The biggest issue and obstacle to a successful house system, however, is the lack of suitable infrastructure necessary to facilitate such a system. Schools that sport such a system already boast individual buildings built to house students in a community, rather than a dorm, providing all the necessary trappings needed to unite students living there. Dartmouth, in contrast, has simply constructed “communities” out of buildings merely located in relatively close proximity to one another, ranging from the row of buildings on Gold Coast, which form Allen House, to the disjoint South House, where the secluded Lodge is divided from the other two buildings by the HOP and the Black Family Visual Arts Center. In fact, only one of the six communities has any semblance of “community” built into its construction: the East Wheelock cluster. Apart from boasting relatively luxurious dorm space, its amenities also include plenty of general multipurpose space for college-organized social events and ample study space. The McLaughlin cluster also offers similar amenities; however, instead of being used in the system for which it is built and organized, such spaces are instead divvied up among segregated Living Learning Communities. Without the proper infrastructure necessary to make residential communities truly a “home” for the member students, such a system will surely have difficulty gaining momentum and ultimately, achieving its goals.

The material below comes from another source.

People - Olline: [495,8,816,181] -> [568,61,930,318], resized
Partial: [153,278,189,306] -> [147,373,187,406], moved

In addition, one of the major obstacles to the success of the system lies in the general sentiment of the Dartmouth studentry. A video recently posted to Dartmouth’s YouTube account, which detailed the new “official colors” of the housing system, received nearly four hundred fifty “dislikes,” in contrast to only twenty-eight “likes.” Also occurring around the time of the video’s posting was a campaign on the app Yik Yak that encouraged students to dislike the video, allowing students to express, in a passive-aggressive way, their disdain for the system’s implementation. Such backlash against a system with such resounding effects across campus could only result in, at the very least, a rough implementation period. It is like government without the consent of the governed; if the system, which relies so strongly on student support and involvement, does not have the necessary participation, achievement of the administration’s delineated goals is next to impossible. A true community cannot be built if the participating students do not seek to build a community.

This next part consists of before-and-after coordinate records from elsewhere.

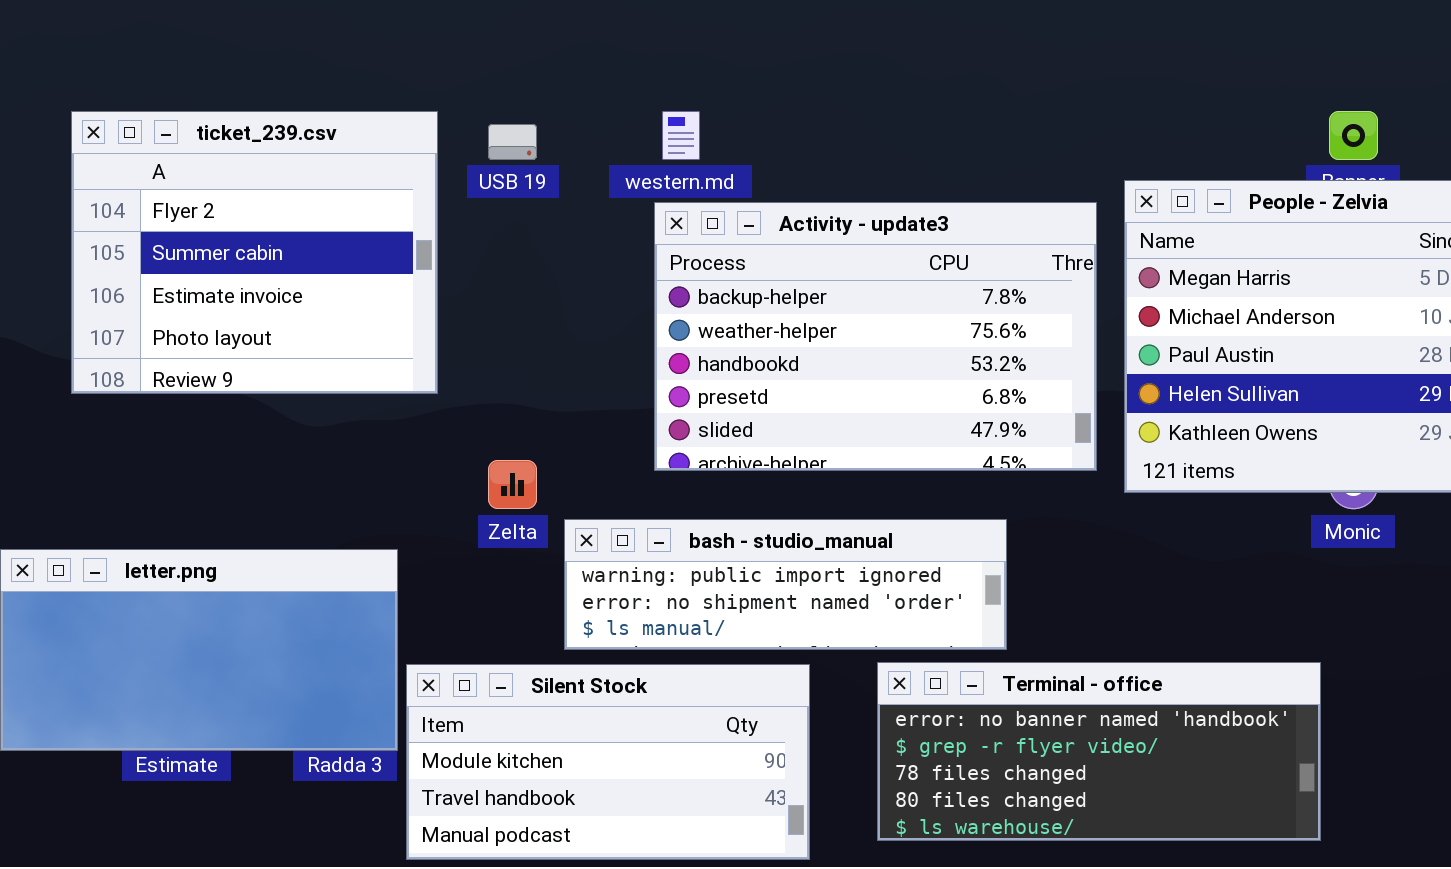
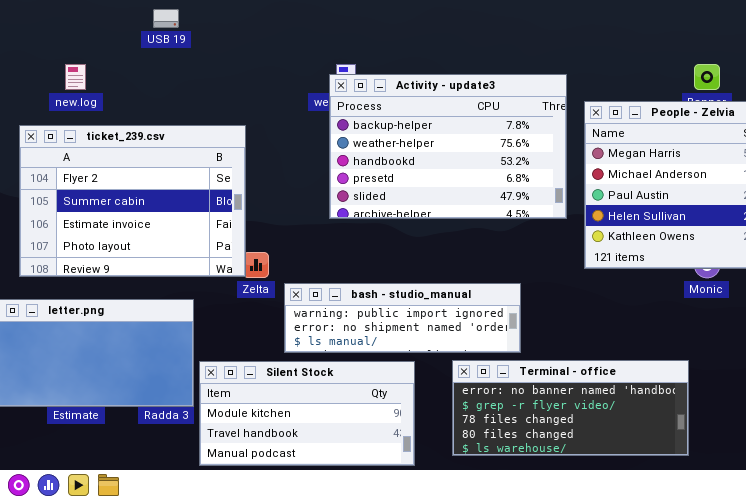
ticket_239.csv: [71,111,438,394] -> [19,125,246,277], moved, resized
USB 19: [488,124,537,160] -> [153,9,179,28], moved
Activity - update3: [654,202,1097,471] -> [329,74,567,219], moved

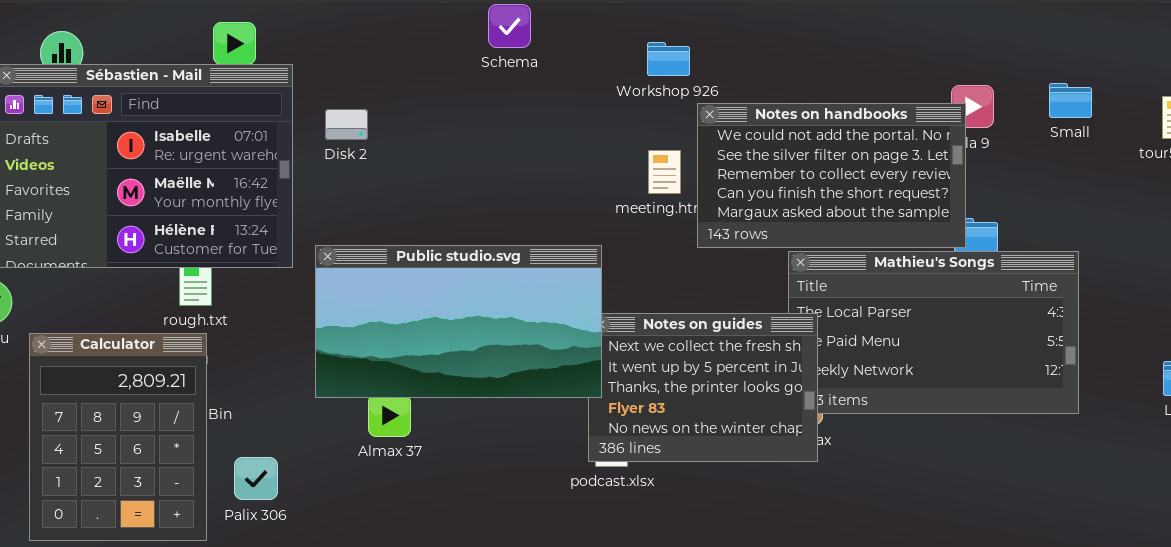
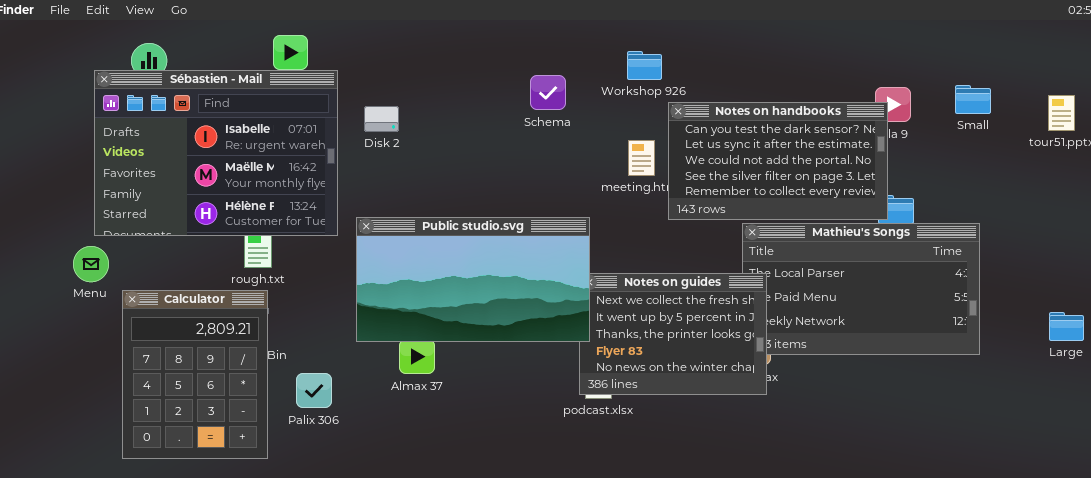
Schema: [488,4,531,48] -> [530,75,566,110], moved
Notes on handbooks: [697,103,966,248] -> [668,102,888,220], scrolled up 2 rows
Palix 306: [234,457,278,500] -> [296,373,332,408], moved

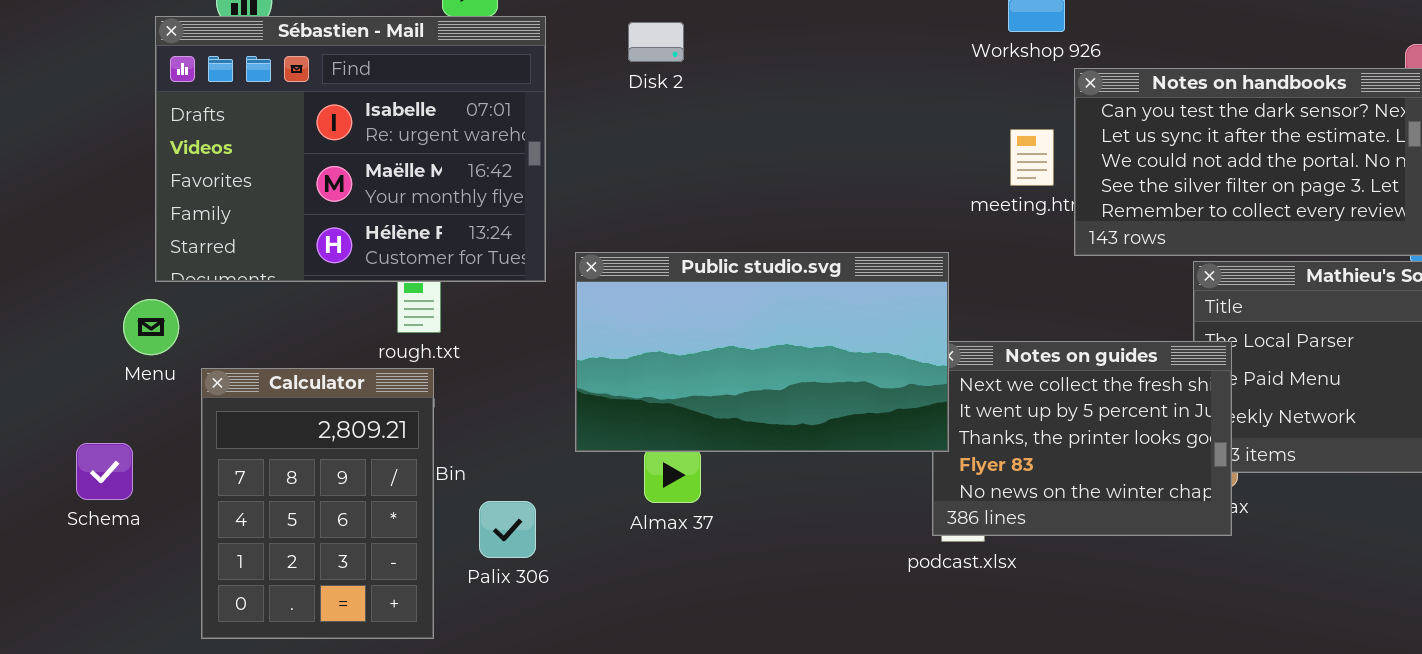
Schema: [530,75,566,110] -> [76,443,133,500], moved
Disk 2: [364,106,399,132] -> [628,22,684,62], moved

Another significant obstacle to the success of the system comes in the form of the existing Greek system. The fact is that student support is overwhelmingly behind the fraternities and sororities versus the current effort at residential houses. Though the administration has repeatedly claimed that the two systems are meant to coexist, many students continue to see the new system as an attempt to supplant, if not eventually replace, the storied and traditional Greek system. Student loyalty to the Greek system is strong and unwavering, and moves made against it (such as the recent de-recognition of Sigma Alpha Epsilon fraternity) are always met with outcry. The situation thus devolves into a dangerous dilemma: as long as student loyalties lie with the Greek system, the house system will not stand a chance at thriving; yet, if the Greek system were to be abolished, student tensions with the administration would surely reach an all time high. It seems more and more clear that such a system is doomed from its inception.

The event, however, was not without its positives. Though the house meet-and-greets were not as well attended as the letter reception (students seemed ultimately more anxious to simply find out where they will be living for their future Dartmouth careers, instead of actually engaging with the system’s new offerings), involved students and professors were more than enthusiastic about their new communities. In fact, the individual house events were almost more populated by associated professors than students themselves. Said professors were confident about the future success of their communities, and seemed more than dedicated to the initiative. Their end of the bargain will certainly be held up; it is up to the students, they stress, to mold the housing system into what students want it to be. Only time will tell how things will ultimately pan out.